Comprehensive sensitivity testing analyses were performed for each of the hydrodynamic, sediment transport, and water quality pieces of the EFDC model. Critical parameters within the model were adjusted to examine the effects on model results. This allowed for statistical quantification of the uncertainty associated with model output.
At the conclusion of model development, DSLLC sent three staff members to USACE offices in Sacramento to give three days of hands-on training to USACE and partnering agency employees. Attendees were given information on the inner-workings of EFDC, how the models were developed, what issues were encountered and solved, and how to use the EFDC_Explorer (developed by DSLLC staff) pre- and post-processing software. At the end of this training session students were able to effectively use the modeling software and calibrated EFDC model to run alternative scenarios.

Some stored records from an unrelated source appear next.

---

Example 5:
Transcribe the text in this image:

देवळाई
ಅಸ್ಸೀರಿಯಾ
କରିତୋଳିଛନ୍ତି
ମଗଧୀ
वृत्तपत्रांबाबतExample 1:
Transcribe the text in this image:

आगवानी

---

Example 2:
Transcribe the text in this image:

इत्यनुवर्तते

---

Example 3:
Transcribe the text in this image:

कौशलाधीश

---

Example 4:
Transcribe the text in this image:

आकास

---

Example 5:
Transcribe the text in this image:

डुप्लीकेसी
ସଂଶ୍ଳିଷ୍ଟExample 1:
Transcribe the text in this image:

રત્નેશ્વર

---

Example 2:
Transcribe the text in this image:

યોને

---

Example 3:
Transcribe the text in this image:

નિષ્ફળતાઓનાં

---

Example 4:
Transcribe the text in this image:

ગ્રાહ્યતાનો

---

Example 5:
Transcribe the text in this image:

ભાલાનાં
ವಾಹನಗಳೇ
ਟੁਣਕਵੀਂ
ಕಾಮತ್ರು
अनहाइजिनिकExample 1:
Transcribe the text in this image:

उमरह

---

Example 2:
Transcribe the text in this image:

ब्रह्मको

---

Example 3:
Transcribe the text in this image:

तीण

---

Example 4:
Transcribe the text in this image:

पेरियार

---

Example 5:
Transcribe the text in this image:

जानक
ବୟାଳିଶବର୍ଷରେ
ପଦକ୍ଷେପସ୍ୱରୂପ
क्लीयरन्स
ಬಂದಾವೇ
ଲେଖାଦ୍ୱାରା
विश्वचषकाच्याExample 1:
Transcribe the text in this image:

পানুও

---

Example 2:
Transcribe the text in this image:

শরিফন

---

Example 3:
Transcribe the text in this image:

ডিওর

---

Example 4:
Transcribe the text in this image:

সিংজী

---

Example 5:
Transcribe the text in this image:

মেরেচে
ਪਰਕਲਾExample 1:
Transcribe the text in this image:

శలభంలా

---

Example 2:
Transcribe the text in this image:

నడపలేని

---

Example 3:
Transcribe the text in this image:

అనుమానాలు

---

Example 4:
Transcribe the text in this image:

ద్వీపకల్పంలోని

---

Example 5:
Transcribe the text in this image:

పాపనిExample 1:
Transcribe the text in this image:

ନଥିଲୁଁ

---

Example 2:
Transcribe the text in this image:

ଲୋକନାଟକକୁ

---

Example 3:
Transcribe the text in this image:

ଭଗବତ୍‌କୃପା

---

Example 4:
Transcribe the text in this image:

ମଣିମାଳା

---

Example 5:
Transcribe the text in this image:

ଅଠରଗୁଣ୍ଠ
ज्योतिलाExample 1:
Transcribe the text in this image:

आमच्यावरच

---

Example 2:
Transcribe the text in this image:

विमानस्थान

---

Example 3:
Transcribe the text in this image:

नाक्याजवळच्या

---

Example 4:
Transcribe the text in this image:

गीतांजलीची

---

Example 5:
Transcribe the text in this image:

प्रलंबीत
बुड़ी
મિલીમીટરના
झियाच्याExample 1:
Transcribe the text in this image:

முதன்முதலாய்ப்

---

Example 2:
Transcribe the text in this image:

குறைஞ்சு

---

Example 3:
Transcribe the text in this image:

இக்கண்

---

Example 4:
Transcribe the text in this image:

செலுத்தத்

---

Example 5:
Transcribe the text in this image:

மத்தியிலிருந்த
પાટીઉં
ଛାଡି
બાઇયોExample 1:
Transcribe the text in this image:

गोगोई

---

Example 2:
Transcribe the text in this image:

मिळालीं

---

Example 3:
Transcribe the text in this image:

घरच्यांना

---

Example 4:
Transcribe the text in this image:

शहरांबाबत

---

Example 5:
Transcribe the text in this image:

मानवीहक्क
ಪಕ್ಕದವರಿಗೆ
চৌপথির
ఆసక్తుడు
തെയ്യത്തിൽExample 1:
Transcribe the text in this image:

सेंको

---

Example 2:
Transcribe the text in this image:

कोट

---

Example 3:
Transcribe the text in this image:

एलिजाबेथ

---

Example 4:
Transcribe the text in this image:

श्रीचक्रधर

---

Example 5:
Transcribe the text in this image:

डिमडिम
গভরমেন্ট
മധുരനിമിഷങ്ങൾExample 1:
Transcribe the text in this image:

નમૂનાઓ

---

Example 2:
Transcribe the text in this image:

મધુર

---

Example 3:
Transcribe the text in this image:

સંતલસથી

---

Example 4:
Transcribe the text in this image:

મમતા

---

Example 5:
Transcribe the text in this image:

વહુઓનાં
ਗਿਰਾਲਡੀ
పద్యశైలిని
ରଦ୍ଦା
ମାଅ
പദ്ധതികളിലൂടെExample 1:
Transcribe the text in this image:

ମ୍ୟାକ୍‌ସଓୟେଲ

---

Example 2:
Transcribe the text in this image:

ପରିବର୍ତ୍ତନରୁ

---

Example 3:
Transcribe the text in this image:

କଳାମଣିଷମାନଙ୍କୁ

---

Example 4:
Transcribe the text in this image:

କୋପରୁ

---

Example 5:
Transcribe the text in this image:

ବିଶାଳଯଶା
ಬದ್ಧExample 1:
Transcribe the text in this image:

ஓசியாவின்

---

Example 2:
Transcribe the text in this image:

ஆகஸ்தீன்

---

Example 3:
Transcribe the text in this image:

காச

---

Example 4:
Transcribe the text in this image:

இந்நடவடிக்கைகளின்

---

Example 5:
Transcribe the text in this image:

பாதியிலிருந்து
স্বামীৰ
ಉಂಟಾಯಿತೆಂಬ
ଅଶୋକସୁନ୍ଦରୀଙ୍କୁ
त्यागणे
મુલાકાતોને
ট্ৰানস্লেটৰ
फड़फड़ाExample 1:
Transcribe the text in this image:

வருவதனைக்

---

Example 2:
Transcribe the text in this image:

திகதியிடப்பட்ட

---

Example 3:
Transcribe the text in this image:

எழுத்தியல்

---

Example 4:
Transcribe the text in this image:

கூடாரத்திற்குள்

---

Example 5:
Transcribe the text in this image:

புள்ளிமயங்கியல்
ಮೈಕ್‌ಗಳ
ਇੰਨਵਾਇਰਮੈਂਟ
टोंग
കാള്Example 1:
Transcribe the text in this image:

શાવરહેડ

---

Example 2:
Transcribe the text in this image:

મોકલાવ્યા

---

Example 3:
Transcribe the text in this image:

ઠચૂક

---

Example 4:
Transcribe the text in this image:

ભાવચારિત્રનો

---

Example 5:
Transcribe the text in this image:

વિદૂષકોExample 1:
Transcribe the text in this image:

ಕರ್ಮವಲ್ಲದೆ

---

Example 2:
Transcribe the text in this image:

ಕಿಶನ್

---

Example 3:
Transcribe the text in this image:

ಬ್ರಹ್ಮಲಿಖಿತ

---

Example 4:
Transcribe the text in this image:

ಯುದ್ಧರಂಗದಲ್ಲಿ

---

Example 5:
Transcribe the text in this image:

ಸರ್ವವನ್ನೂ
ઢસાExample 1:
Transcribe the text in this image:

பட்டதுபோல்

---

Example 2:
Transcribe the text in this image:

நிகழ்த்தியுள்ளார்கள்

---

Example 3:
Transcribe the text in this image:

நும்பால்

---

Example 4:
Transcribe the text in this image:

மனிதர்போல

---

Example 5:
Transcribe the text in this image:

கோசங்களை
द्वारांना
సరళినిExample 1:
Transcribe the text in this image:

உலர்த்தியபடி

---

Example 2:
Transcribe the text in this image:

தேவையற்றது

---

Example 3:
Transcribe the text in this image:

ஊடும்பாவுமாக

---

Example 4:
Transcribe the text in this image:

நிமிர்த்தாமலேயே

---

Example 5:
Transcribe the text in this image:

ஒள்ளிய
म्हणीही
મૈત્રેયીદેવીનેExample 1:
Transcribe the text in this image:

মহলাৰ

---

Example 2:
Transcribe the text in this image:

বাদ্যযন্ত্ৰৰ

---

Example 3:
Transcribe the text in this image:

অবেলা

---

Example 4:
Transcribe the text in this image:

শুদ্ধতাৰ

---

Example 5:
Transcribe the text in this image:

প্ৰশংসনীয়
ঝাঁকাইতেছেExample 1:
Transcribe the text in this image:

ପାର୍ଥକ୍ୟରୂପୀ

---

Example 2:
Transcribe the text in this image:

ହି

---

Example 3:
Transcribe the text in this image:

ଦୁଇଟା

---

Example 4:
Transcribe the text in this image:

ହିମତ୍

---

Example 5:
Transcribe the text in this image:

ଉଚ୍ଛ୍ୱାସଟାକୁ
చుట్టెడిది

The calibrated Delta EFDC hydrodynamic, sediment transport, and water quality model provides an excellent base for further efforts in the delta. Dynamic Solutions has used output from this model to develop a detailed food web model for the major phytoplankton and zooplankton species groups using the Comprehensive Aquatic Systems Model (CASM) to simulate daily food web dynamics and demonstrate how much lower trophic level (LTL) biomass is supported throughout the system based on the changing physical and chemical conditions of the Delta. The CASM food web can be used to inform the prey dynamics of other higher trophic level models, such as the San Francisco Estuary EwE model and the Delta Smelt individual-based model. The EFDC model could also be used to explicitly model mercury in the Delta by modifying the model to include the “parent-daughter” kinetics.
The EFDC model framework has achieved a unique pinnacle in surface water models developed for the Delta because the coupled hydrodynamic, sediment transport, water quality, and sediment flux models are linked, for the first time ever, with ecological models to describe the interaction of flows, salinity and water quality on fisheries and other critical ecological resources of the Delta.